Below are records with pictures. Reproduce exactly the lines from the line with "Volume 2, Issue 10, October– 2017" to the line with "4.1 Descriptive Results", inclusive, and leave each picture out.

▶ Data to process:
- Opening Delimiter -

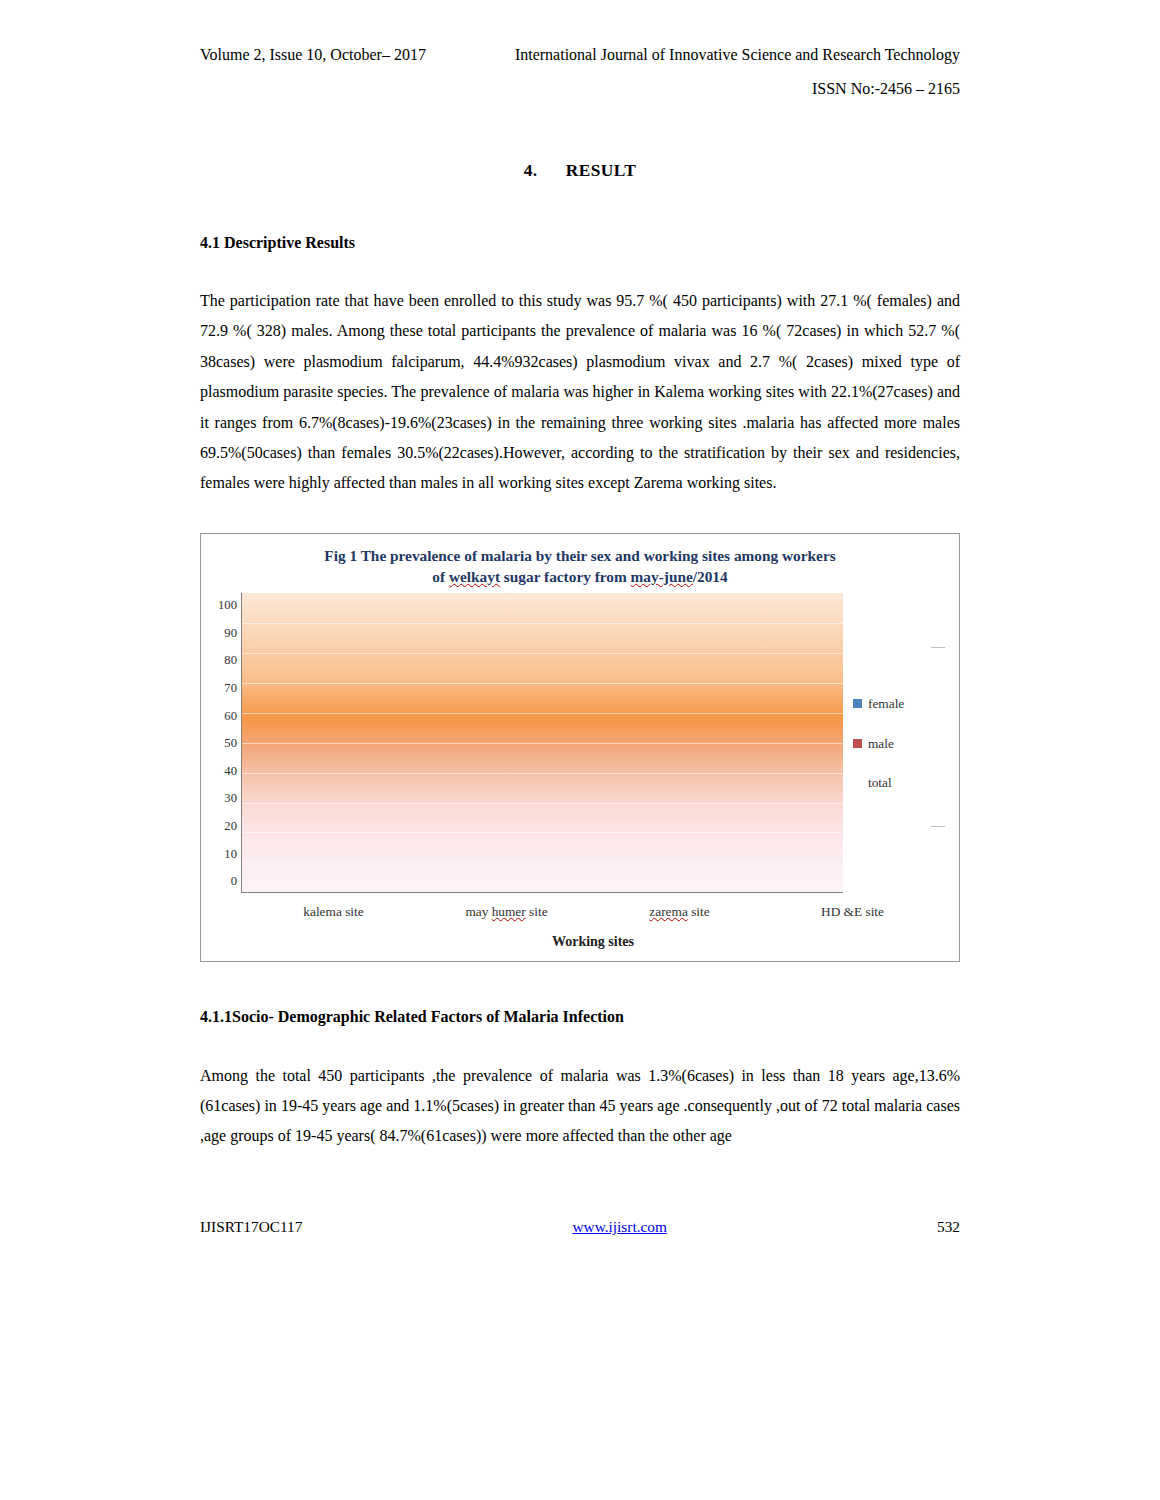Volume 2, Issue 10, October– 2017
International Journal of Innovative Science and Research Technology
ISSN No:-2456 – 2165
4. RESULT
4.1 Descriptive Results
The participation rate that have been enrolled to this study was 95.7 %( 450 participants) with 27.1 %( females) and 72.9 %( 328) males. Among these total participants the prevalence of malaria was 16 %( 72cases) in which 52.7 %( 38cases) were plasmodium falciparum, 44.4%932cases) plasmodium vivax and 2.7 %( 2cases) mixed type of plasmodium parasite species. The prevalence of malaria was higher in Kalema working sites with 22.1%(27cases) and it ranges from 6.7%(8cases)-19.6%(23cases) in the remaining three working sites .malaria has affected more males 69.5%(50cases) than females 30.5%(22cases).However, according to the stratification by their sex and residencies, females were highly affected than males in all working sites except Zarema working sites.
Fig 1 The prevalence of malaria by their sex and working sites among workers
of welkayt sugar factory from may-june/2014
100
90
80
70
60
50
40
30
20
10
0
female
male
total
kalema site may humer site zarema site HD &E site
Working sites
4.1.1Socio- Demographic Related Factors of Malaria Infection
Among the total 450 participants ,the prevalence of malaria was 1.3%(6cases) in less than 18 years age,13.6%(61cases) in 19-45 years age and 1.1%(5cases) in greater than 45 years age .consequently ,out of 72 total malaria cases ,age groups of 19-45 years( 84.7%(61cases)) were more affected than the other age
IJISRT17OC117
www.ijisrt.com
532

- Closing Delimiter -
- Opening Delimiter -

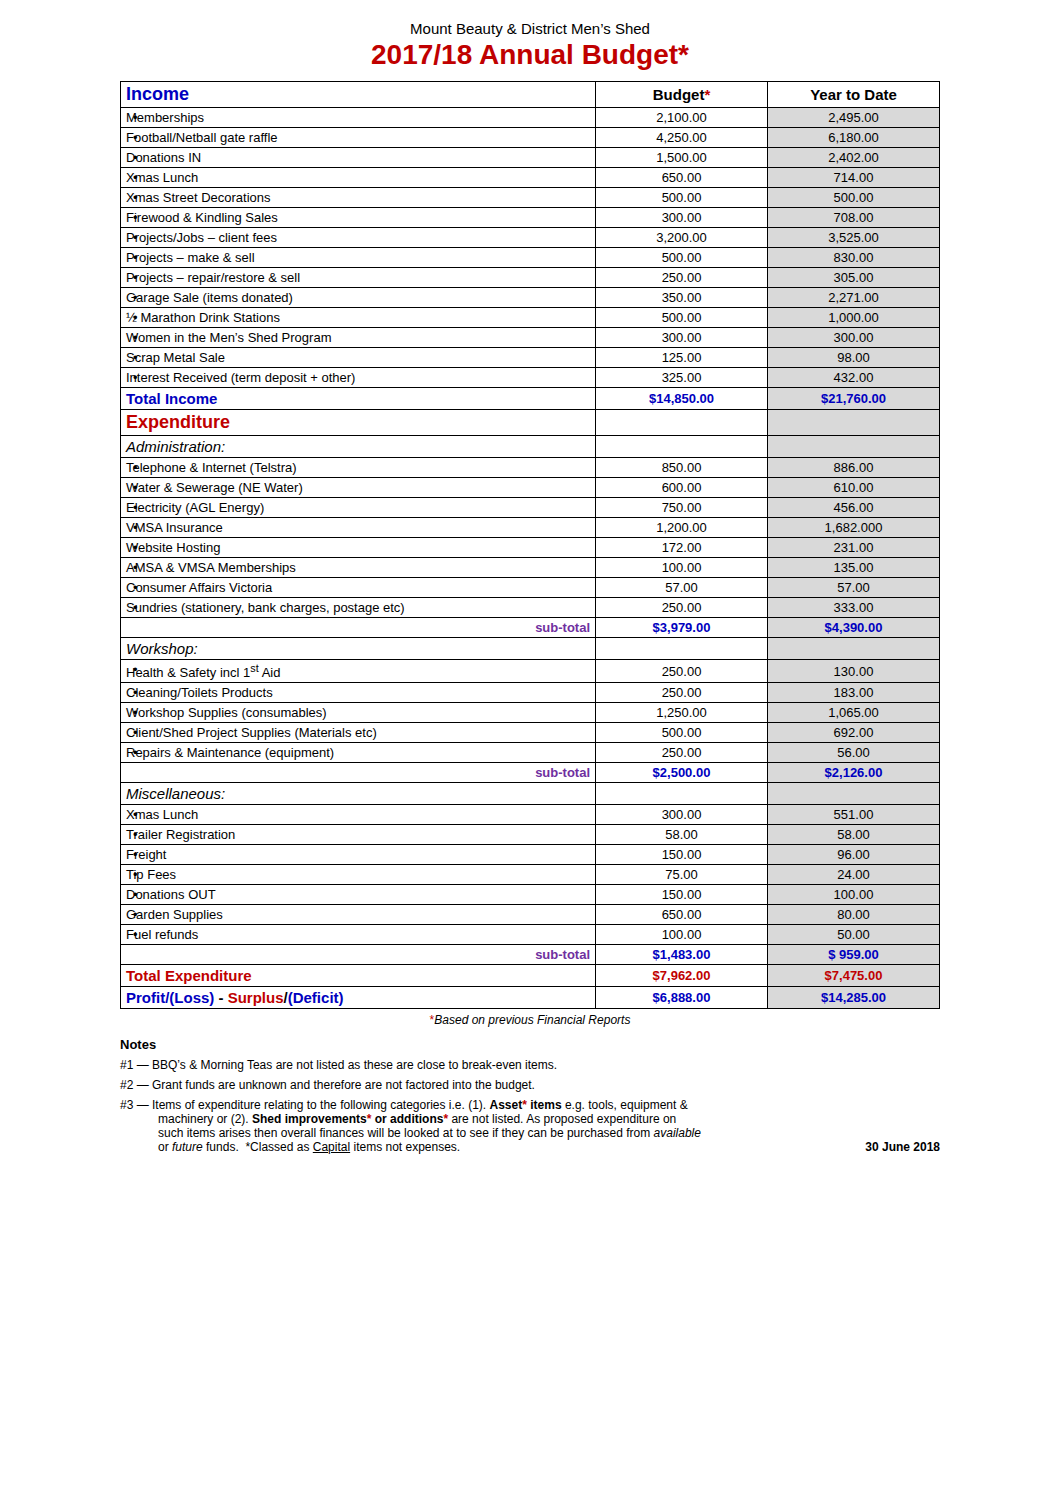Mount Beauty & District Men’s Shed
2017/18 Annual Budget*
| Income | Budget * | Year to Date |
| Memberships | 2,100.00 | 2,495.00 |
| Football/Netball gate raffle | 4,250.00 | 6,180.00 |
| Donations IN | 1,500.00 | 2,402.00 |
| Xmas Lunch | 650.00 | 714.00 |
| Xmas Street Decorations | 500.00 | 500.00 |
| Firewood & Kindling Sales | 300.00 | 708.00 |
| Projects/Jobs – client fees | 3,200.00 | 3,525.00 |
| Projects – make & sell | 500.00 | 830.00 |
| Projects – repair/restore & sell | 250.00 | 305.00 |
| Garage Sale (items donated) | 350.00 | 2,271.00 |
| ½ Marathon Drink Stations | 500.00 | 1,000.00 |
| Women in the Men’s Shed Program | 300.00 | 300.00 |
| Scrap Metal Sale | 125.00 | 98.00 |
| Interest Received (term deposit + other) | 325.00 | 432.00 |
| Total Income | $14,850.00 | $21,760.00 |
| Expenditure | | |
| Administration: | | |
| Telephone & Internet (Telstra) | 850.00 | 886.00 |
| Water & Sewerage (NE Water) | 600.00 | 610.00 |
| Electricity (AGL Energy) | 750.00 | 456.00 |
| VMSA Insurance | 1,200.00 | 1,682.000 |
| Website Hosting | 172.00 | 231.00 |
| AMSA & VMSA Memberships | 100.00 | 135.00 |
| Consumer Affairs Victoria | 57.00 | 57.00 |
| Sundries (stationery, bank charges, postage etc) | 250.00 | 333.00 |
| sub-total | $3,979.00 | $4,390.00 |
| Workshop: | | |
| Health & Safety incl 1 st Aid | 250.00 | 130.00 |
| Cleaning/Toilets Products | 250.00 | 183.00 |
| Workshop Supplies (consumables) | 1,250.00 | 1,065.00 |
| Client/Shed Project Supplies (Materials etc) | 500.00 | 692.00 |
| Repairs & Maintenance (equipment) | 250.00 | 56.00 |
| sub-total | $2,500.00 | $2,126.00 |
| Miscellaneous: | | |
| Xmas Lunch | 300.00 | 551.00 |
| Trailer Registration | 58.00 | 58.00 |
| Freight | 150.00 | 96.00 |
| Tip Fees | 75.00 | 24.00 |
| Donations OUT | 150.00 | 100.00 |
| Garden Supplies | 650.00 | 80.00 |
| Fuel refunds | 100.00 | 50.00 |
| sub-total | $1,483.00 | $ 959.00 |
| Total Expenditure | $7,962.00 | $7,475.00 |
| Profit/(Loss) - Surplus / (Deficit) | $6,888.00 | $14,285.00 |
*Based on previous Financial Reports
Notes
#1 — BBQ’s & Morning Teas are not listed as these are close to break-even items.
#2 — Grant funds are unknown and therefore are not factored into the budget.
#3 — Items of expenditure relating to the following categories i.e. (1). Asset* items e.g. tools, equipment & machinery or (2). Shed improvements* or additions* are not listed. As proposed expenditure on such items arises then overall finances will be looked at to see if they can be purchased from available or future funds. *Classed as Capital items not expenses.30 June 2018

- Closing Delimiter -

▶ Solution to the problem:
Volume 2, Issue 10, October– 2017
International Journal of Innovative Science and Research Technology
ISSN No:-2456 – 2165
4. RESULT
4.1 Descriptive Results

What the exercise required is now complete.